Il primo volume, “Trieste: una frontiera letteraria”curato da Katia Pizzi, rappresenta l’approfondimento da parte della curatrice di un percorso di studi iniziato già con un libro del 2001 intitolato A City in Search of an Author, impegnato in una rilettura dell’identità letteraria triestina, in cui gran parte aveva la considerazione del femminile. Questa volta Katia Pizzi propone invece un’antologia introdotta da una sua presentazione e da una interessante cronologia. La prospettiva adottata è apertamente quella di una rilettura, di una ridefinizione: lo ammette Pizzi in una avvertenza preliminare, lo rivelano più che mai la scelta del testi antologizzati e l’interessante cronologia che apre il volume (e le cronologie, si sa, sono strumenti solo apparentemente oggettivi e neutrali, in realtà incorniciano e inquadrano, rileggono la storia e la rinnovano).
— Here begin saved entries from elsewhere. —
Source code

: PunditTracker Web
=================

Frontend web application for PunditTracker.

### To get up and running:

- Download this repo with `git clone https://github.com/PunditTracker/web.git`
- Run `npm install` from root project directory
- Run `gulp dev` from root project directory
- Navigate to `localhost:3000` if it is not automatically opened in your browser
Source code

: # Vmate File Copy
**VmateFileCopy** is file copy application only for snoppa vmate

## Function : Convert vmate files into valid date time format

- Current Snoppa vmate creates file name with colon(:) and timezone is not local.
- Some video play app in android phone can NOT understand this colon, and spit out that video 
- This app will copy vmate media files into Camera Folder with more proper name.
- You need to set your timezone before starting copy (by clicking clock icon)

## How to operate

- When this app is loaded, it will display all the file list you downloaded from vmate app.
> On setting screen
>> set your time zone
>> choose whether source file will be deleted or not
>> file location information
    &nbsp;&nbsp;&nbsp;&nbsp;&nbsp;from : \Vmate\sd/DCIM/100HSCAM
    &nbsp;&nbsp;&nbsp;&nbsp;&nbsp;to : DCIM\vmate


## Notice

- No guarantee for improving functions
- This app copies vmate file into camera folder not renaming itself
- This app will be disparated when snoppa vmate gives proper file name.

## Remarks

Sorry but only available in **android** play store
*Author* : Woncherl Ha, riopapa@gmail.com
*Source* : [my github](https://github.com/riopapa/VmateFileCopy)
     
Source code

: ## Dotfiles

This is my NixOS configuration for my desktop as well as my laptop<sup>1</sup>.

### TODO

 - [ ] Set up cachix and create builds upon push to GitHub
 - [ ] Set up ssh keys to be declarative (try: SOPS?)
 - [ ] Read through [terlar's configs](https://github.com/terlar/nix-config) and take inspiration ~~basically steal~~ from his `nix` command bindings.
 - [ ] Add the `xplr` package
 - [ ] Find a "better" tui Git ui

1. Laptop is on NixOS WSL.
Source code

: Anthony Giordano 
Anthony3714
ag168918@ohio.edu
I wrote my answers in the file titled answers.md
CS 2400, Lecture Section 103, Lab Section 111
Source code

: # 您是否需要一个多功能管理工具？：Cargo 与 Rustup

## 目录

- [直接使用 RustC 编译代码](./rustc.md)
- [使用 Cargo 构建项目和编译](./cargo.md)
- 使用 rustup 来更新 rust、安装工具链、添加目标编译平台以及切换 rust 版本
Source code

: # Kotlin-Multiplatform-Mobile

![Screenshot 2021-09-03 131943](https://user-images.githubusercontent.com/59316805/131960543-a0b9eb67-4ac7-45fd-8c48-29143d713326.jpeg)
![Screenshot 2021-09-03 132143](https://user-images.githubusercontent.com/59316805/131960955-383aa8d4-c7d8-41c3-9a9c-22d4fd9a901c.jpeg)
L’ambito temporale preso in considerazione (un secolo: 1910-2010) cerca di riconnettere un passato che fatica a uscire ormai dallo stereotipo con un presente che di quel passato continua immancabilmente a nutrirsi, istituendo linee privilegiate di analisi che mettono in primo piano la relazione tra la cultura italiana e quella slovena e le contraddizioni insite in un problematico bisogno di memoria e “ricordo”. Queste linee riemergono nei testi scelti, a partire da Scipio Slataper che racconta le rivendicazioni di italianità legate alle richieste di istituzione dell’Università, e da Joyce e Svevo di cui vengono colti momenti particolarmente destabilizzanti nella descrizione di questa identità, passando per Srečko Kosovel e France Bevk. Il canone che identifica il secondo Novecento allinea Vegliani, Pahor, Marin, Tomizza, Rumiz, Longo, Magris, nomi d’obbligo, ma presta anche la dovuta attenzione a voci poetiche forse meno note al grande pubblico come Roberto Dedenaro e Gabriella Musetti. La stessa Musetti, con Marisa Madieri e Nelida Milani e con la scrittura brillante e straniante allo stesso tempo di Laila Wadia rappresenta nell’antologia la dimensione della scrittura femminile. La femminilità in senso più ampio però non resta limitata ai passi antologizzati, ma viene ricercata nella presentazione in diversi autori quali Tomizza, Quarantotti Gambini, Marin, a ribadire la linea di analisi che Pizzi aveva inaugurato con il libro precedente.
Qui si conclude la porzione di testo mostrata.